Kejagung menduga terdapat bagian keuntungan yang dialokasikan kepada Brigjen Lalu sebagai syarat agar calon mitra memperoleh persetujuan titik SPPG melalui pembelian food tray.
Dugaan adanya aliran keuntungan tersebut menjadi salah satu dasar penyidik menetapkan Lalu sebagai tersangka dalam perkara dugaan korupsi program MBG.
Saat dikonfirmasi mengenai status Lalu sebagai anggota Polri aktif, Syarief membenarkannya.
"Iya, (Lalu) polisi aktif," ucap Syarief. Usai ditetapkan sebagai tersangka, Brigjen Lalu Muhammad Iwan langsung ditahan di Rumah Tahanan Cabang Salemba selama 20 hari untuk kepentingan penyidikan.

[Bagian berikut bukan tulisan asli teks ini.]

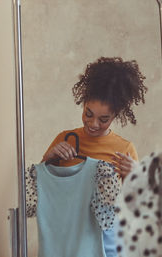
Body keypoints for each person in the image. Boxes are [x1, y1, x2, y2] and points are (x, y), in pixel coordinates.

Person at [41, 56, 147, 257]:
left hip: (108, 244)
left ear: (116, 115)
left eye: (103, 119)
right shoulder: (65, 140)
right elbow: (41, 191)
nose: (93, 124)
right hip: (66, 240)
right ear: (83, 104)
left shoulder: (124, 149)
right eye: (88, 114)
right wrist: (48, 158)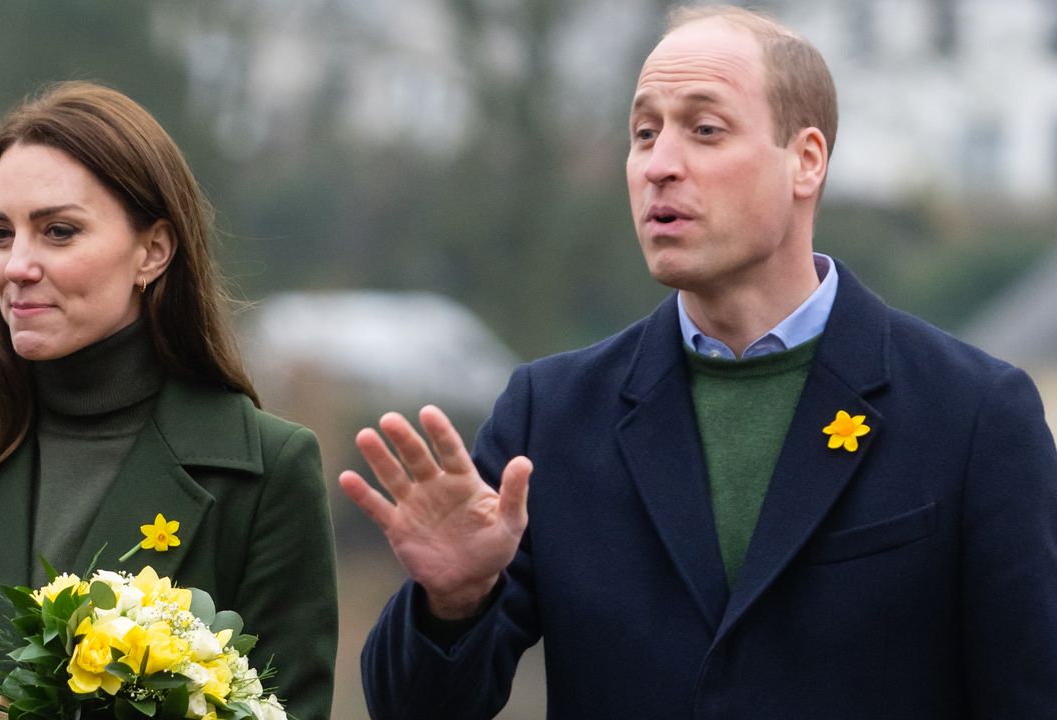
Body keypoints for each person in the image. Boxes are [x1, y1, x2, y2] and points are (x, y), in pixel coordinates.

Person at [340, 5, 1057, 718]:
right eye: (643, 133)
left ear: (805, 160)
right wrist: (453, 602)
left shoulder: (973, 415)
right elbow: (414, 709)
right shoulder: (550, 415)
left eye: (704, 130)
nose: (659, 166)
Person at [0, 82, 337, 720]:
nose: (15, 265)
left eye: (59, 231)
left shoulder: (265, 471)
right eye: (1, 234)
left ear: (152, 250)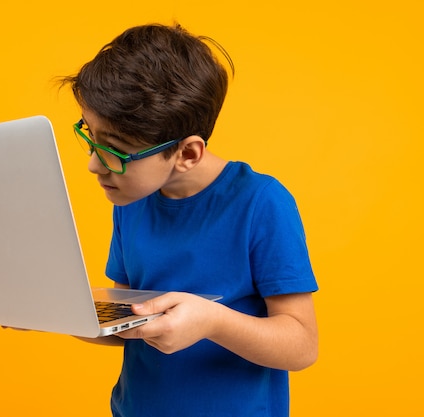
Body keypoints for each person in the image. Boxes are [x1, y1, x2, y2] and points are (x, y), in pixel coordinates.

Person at [59, 23, 319, 417]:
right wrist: (51, 311)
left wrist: (213, 322)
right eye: (89, 136)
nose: (94, 164)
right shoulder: (132, 198)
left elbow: (302, 346)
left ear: (188, 154)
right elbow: (127, 327)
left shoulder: (261, 203)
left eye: (115, 151)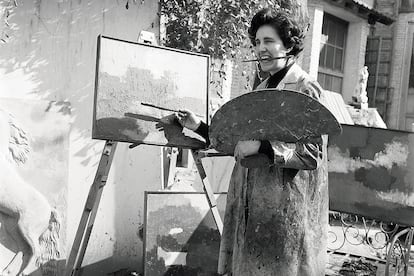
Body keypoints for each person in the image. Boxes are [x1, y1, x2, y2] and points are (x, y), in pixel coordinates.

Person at [176, 7, 328, 276]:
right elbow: (238, 142)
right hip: (252, 206)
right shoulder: (261, 88)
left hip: (286, 211)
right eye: (257, 42)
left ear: (289, 45)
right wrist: (198, 126)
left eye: (269, 41)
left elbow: (313, 154)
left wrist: (263, 148)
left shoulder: (305, 88)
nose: (260, 49)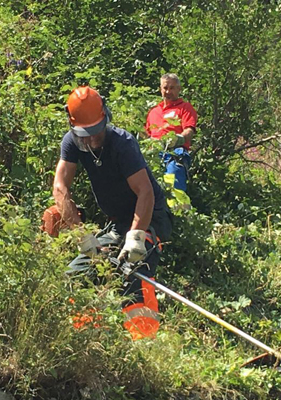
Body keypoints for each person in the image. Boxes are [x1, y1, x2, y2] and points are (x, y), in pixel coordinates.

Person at [42, 86, 172, 340]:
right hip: (117, 224)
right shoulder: (71, 143)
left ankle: (144, 341)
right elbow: (60, 187)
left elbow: (145, 192)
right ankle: (89, 338)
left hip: (150, 217)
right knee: (77, 273)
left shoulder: (122, 144)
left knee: (135, 270)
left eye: (94, 133)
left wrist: (136, 236)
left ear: (105, 118)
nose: (90, 140)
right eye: (83, 134)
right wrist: (83, 237)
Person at [145, 74, 197, 203]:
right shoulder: (153, 112)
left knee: (174, 185)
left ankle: (180, 217)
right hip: (154, 155)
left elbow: (190, 130)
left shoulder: (184, 108)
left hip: (175, 153)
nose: (168, 91)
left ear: (179, 89)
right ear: (160, 89)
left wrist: (178, 139)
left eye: (172, 88)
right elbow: (146, 134)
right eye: (165, 88)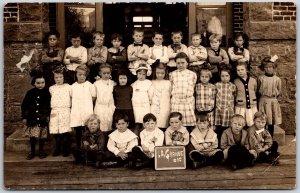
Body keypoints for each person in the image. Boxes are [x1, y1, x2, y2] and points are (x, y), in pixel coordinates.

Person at [21, 70, 51, 160]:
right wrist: (25, 117)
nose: (40, 85)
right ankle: (32, 151)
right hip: (32, 118)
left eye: (42, 83)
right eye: (38, 83)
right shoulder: (30, 93)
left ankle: (41, 150)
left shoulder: (47, 93)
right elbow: (24, 105)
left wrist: (47, 115)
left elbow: (49, 105)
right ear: (34, 83)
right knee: (33, 136)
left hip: (42, 118)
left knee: (42, 136)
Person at [70, 65, 96, 149]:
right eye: (79, 74)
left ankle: (88, 150)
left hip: (86, 111)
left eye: (84, 75)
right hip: (77, 112)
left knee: (87, 132)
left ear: (86, 75)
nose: (81, 76)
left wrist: (87, 104)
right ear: (76, 75)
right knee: (78, 132)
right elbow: (71, 97)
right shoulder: (72, 86)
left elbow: (94, 97)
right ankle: (79, 148)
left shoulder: (90, 85)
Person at [169, 52, 197, 132]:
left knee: (188, 123)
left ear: (187, 63)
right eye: (178, 63)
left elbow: (193, 86)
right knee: (176, 122)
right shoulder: (172, 74)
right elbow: (171, 88)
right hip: (176, 101)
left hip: (188, 101)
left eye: (183, 63)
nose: (180, 65)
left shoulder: (192, 74)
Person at [49, 67, 72, 157]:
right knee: (56, 131)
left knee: (65, 131)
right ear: (54, 78)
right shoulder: (51, 88)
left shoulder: (68, 87)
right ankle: (57, 148)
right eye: (56, 77)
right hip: (55, 111)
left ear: (64, 77)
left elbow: (71, 98)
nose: (58, 79)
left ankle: (65, 149)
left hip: (65, 110)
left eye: (60, 77)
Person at [257, 55, 281, 137]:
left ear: (274, 68)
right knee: (262, 121)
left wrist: (273, 98)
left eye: (270, 67)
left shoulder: (277, 79)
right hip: (263, 101)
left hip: (272, 102)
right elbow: (258, 90)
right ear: (263, 68)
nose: (268, 69)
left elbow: (279, 91)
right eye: (266, 67)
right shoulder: (261, 78)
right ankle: (261, 138)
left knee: (271, 122)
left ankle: (270, 139)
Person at [214, 65, 236, 143]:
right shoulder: (217, 85)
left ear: (230, 76)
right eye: (222, 76)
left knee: (228, 128)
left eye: (227, 76)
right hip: (219, 110)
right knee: (219, 128)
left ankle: (227, 142)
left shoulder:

Dengan penetapan Brigjen Lalu Muhammad Iwan, jumlah tersangka dalam kasus dugaan korupsi tata kelola program Makan Bergizi Gratis kini menjadi tujuh orang.
Sebelumnya, Kejagung telah menetapkan enam tersangka lain dalam kasus dugaan korupsi tata kelola program MBG, yakni mantan Kepala BGN Dadan Hindayana, dua mantan Wakil Kepala BGN Sony Sonjaya dan Lodewyk Pusung, Asep Yusuf Somantri (orang dekat Sony), Komisaris PT Yasa Artha Trimanunggal Andri Mulyono, serta Ketua Yayasan Indonesia Food Security Review (IFSR) Glory Harimas Sihombing.